Assume $v:H^{\otimes m}\to H^{\otimes m}$ is a linear operator on the $n^{\text{th}}$ tensor power of a vector space $H$. For each permutation $p$ on the $m$-element set define the linear operator $p:H^{\otimes m}\to H^{\otimes m}$ by $p(x_1\otimes \dots\otimes x_n)=(x_{p(1)}\otimes \dots\otimes x_{p(m)})$.
Now fix $n > m$ and let $1\leq j_1,\dots,j_m\leq n$ be two-by-two different and define the linear operator $V_{j_1,\dots,j_m}:H^{\otimes n}\to H^{\otimes n}$ by $V_{j_1,\dots,j_m}(x_1\otimes\dots\otimes x_n) = k_{j_1,\dots,j_m}^{-1}\circ (v\otimes Id \otimes \dots \otimes Id)\circ k_{j_1,\dots,j_m}$, where $k_{j_1,\dots,j_m}$ is the permutation operator that takes the elements in positions $j_1,\dots,j_m$ and puts them in the first $m$ positions in the same order.
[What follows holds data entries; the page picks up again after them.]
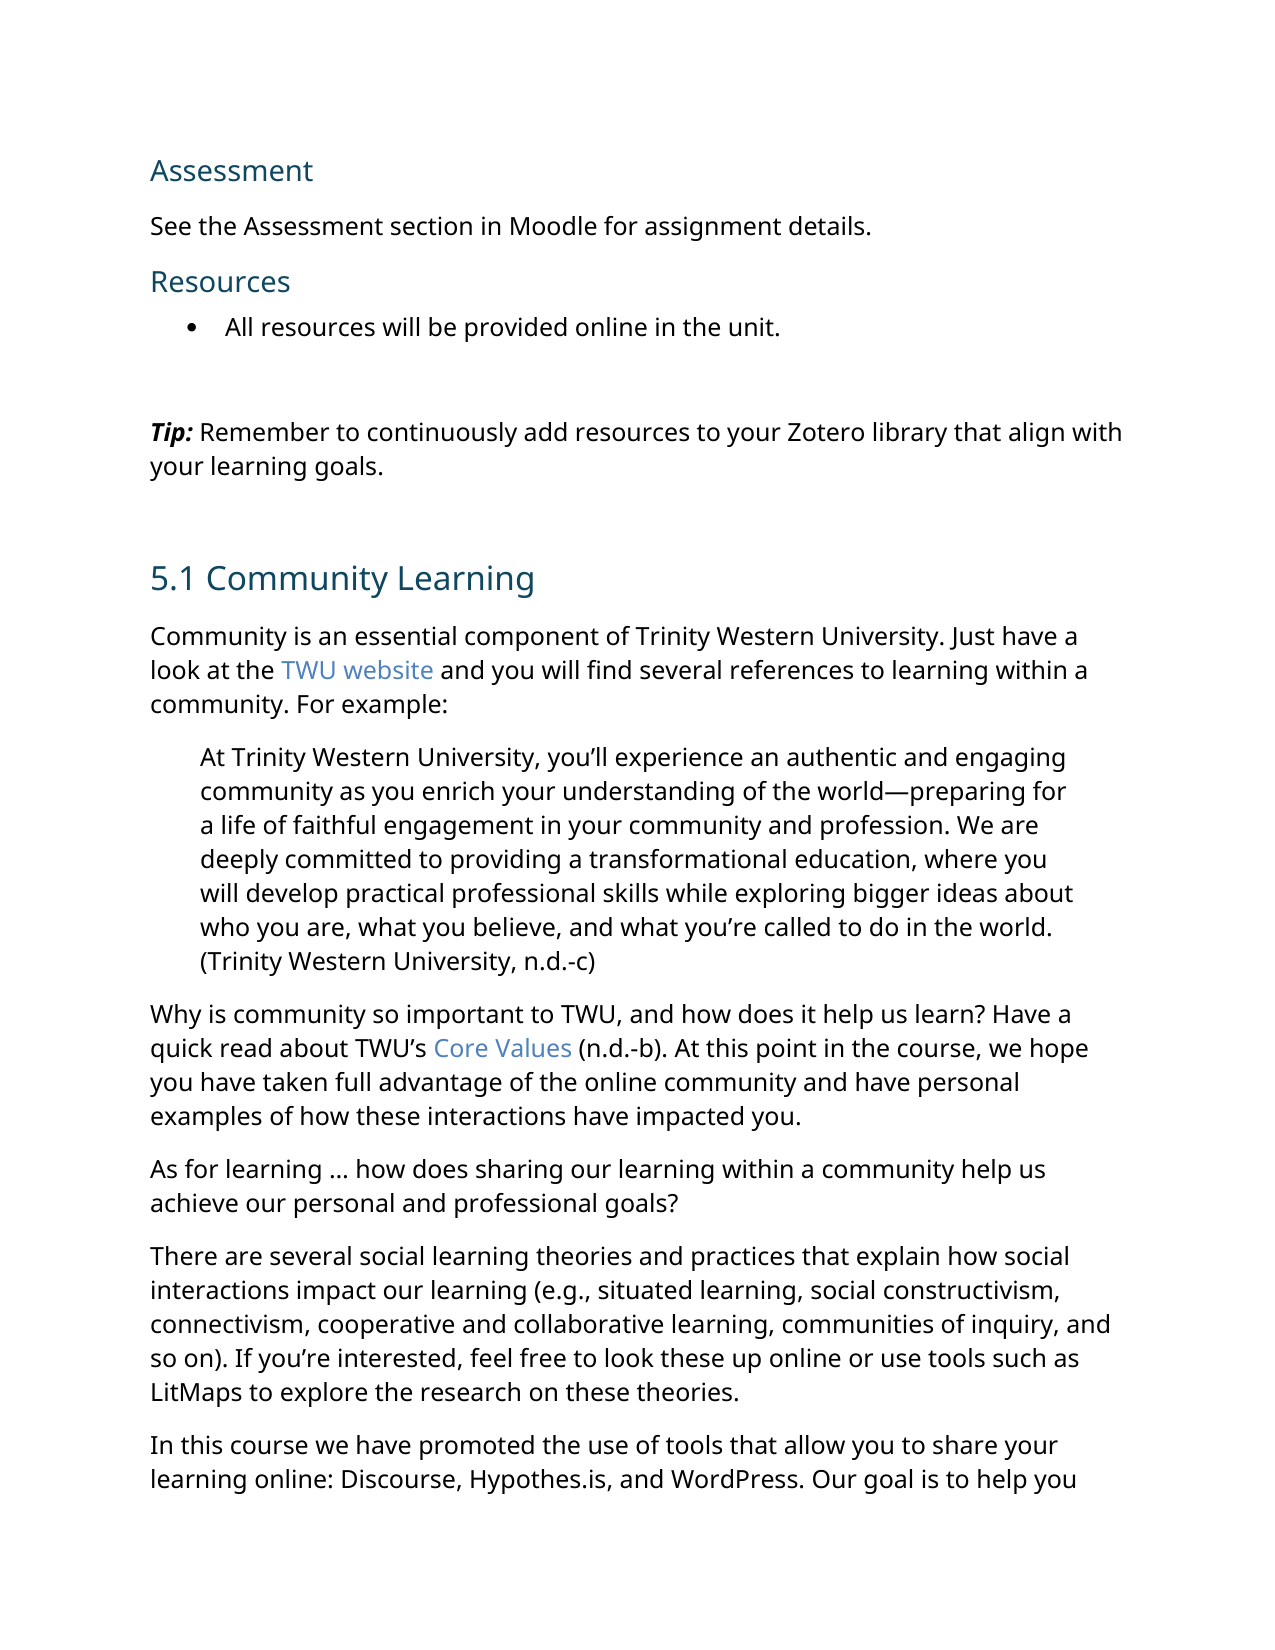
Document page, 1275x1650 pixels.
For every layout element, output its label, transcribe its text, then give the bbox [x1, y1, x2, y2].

text Tip: Remember to continuously add resources to your Zotero library that align with your learning goals. [150, 415, 1125, 483]
text As for learning … how does sharing our learning within a community help us achieve our personal and professional goals? [150, 1152, 1125, 1220]
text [150, 1428, 1125, 1496]
list All resources will be provided online in the unit. [187, 309, 1125, 343]
subtitle Assessment [150, 150, 1125, 190]
text At Trinity Western University, you’ll experience an authentic and engaging community as you enrich your understanding of the world—preparing for a life of faithful engagement in your community and profession. We are deeply committed to providing a transformational education, where you will develop practical professional skills while exploring bigger ideas about who you are, what you believe, and what you’re called to do in the world. (Trinity Western University, n.d.-c) [200, 740, 1075, 978]
text Why is community so important to TWU, and how does it help us learn? Have a quick read about TWU’s Core Values (n.d.-b). At this point in the course, we hope you have taken full advantage of the online community and have personal examples of how these interactions have impacted you. [150, 997, 1125, 1133]
subtitle Resources [150, 261, 1125, 301]
subtitle 5.1 Community Learning [150, 554, 1125, 600]
text There are several social learning theories and practices that explain how social interactions impact our learning (e.g., situated learning, social constructivism, connectivism, cooperative and collaborative learning, communities of inquiry, and so on). If you’re interested, feel free to look these up online or use tools such as LitMaps to explore the research on these theories. [150, 1239, 1125, 1409]
text Community is an essential component of Trinity Western University. Just have a look at the TWU website and you will find several references to learning within a community. For example: [150, 619, 1125, 721]
text See the Assessment section in Moodle for assignment details. [150, 208, 1125, 242]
Proposition: If $v$ commutes with each permutation operator then so does $V_{j_1,\dots,j_m}$.
Thought: Any permutation disjoint with $k_{j_1,\dots,j_m}$ commutes with $V$ because disjoint permutations commute. How can I get the general permutation to commute through?
EDIT: You may additionally assume that $j_i>j_k$ whenever $i>k$.